Matthew Matthew - 7 months ago 9
SQL Question

Please help optimize my sql server code

I have a table with the columns: Id, time, value.

First step: Given input parameters as signal id, start time and end time, I want to first extract rows with the the signal id and time is between start time and end time.

Second: Assume I have selected 100 rows in the first step. Given another input parameter which is max_num, I want to further select max_num samples out of 100 rows but in a uniform manner. For example, if max_num is set to 10, then I will select 1, 11, 21, .. 91 rows out of 100 rows.

I am not sure if the stored procedure below is optimal, if you find any inefficiencies of the code, please point that out to me and give some suggestion.

Please let me know if I didn't make the question clear.

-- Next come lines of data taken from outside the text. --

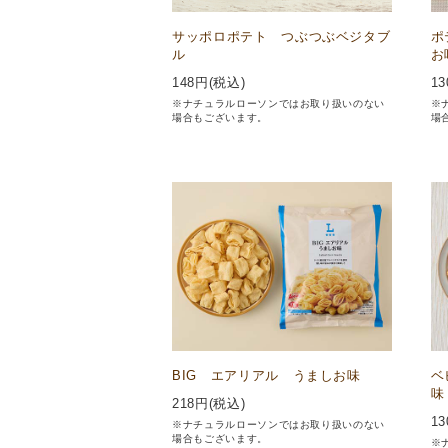
サッポロポテト つぶつぶベジタブ
ポ
ル
お
148
円(税込)
13
※ナチュラルローソンではお取り扱いのない
※
場合もございます。
場
BIG エアリアル うましお味
ベ
味
218
円(税込)
13
※ナチュラルローソンではお取り扱いのない
場合もございます。
※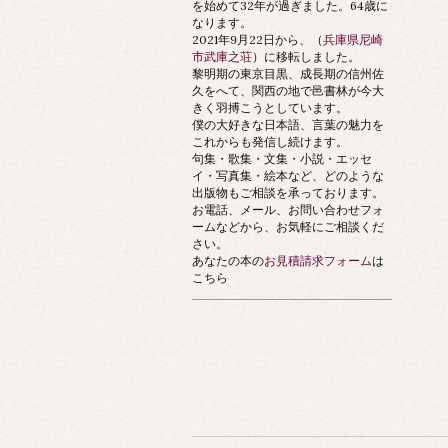
を始めて32年が過ぎました。64歳に
なります。
2021年9月22日から、（
兵庫県尼崎
市武庫之荘
）に移転しました。
黎明期の東京目黒、成長期の信州佐
久をへて、関西の地で邑書林が今大
きく羽搏こうとしています。
僕の大好きな日本語、言葉の魅力を
これからも発信し続けます。
句集・歌集・文集・小説・エッセ
イ・写真集・絵本など、どのような
出版物もご相談を承っております。
お電話、メール、お問い合わせフォ
ームなどから、お気軽にご相談くだ
さい。
あなたの本の
お見積請求フォーム
は
こちら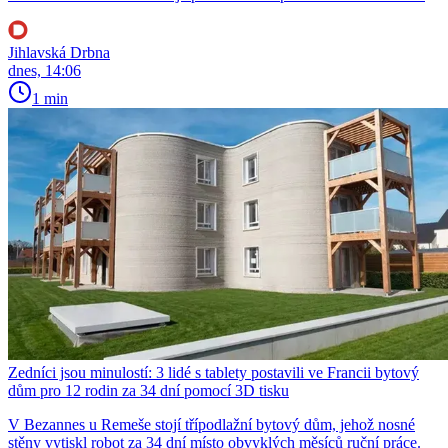
Jihlavská Drbna
dnes, 14:06
1 min
Zedníci jsou minulostí: 3 lidé s tablety postavili ve Francii bytový
dům pro 12 rodin za 34 dní pomocí 3D tisku
V Bezannes u Remeše stojí třípodlažní bytový dům, jehož nosné
stěny vytiskl robot za 34 dní místo obvyklých měsíců ruční práce.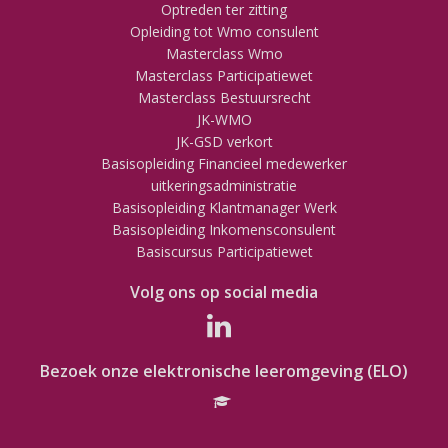
Optreden ter zitting
Opleiding tot Wmo consulent
Masterclass Wmo
Masterclass Participatiewet
Masterclass Bestuursrecht
JK-WMO
JK-GSD verkort
Basisopleiding Financieel medewerker
uitkeringsadministratie
Basisopleiding Klantmanager Werk
Basisopleiding Inkomensconsulent
Basiscursus Participatiewet
Volg ons op social media
Bezoek onze elektronische leeromgeving (ELO)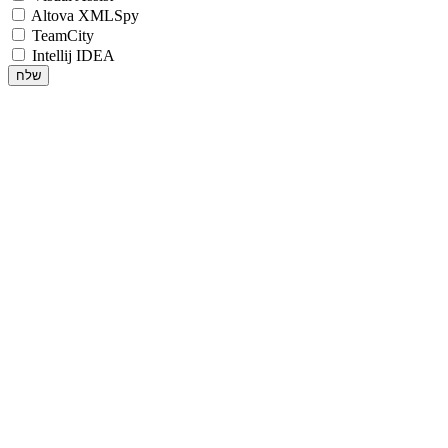
Altova XMLSpy
TeamCity
Intellij IDEA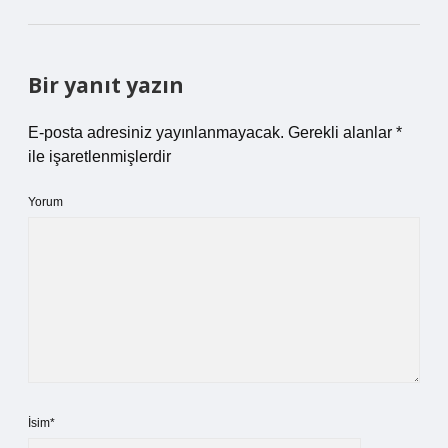
Bir yanıt yazın
E-posta adresiniz yayınlanmayacak.
Gerekli alanlar
*
ile işaretlenmişlerdir
Yorum
İsim*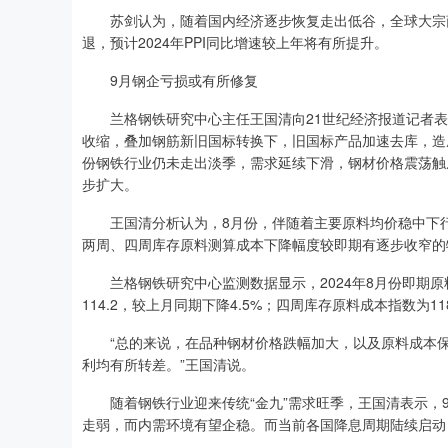
苏剑认为，随着国内经济逐步恢复走出低谷，全球大宗商
退，预计2024年PPI同比增速较上年将有所提升。
9月钢企亏损或有所修复
兰格钢铁研究中心主任王国清向21世纪经济报道记者表
收缩，叠加钢筋新旧国标转换下，旧国标产品加速去库，造
份钢铁行业仍未走出淡季，需求延续下滑，钢材价格震荡触
步扩大。
王国清分析认为，8月份，伴随着主要原料均价稳中下行
两周、四周库存原料测算成本下降幅度较即期有逐步收窄的
兰格钢铁研究中心监测数据显示，2024年8月份即期原料成
114.2，较上月同期下降4.5%；四周库存原料成本指数为11
“总的来说，在品种钢材价格跌幅加大，以及原料成本保
利均有所转差。”王国清说。
随着钢铁行业迎来传统“金九”需求旺季，王国清表示，9
走弱，而内需环境有望企稳。而当前各国降息周期陆续启动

create procedure data_selection
@sig_id bigint,
@start_time datetime2,
@end_time datetime2,
@max_num float
AS

BEGIN
declare @tot float
declare @step int
declare @selected table (id int primary key identity not null, Date datetime2, Value real)

// first step
insert into @selected (Date, Value) select Date, Value from Table
where Id = @sig_id
and Date > = @start_time and Date < = @end_time
order by Date

// second step
select @tot = count(1) from @selected
set @step = ceiling(@tot / @max_num)
select * from @selected
where id % @step = 1

END

Answer

EDITED to calculate step on the fly. I had first thought this was an argument.

;with data as (
    select row_number() over (order by [Date]) as rn, *
    from Table
    where Id = @sig_id and Date between @start_time and @end_time
), calc as (
    select cast(ceiling(max(rn) / @max_num) as int) as step from data
)
select * from data cross apply calc as c
where (rn - 1) % step = 0 --and rn <= (@max_num - 1) * step + 1

Or I guess you can just order/filter by your identity value as you already had it:

;with calc as (select cast(ceiling(max(rn) / @max_num) as int) as step from @selected)
select * from @selected cross apply calc as c
where (id - 1) % step = 0 --and id <= (@max_num - 1) * step + 1

I think that because you're rounding step up with ceiling you'll easily find scenarios where you get fewer rows than @max_num. You might want to round down instead: case when floor(max(rn) / @max_num) = 0 then 1 else floor(max(rn) / @max_num) end as step?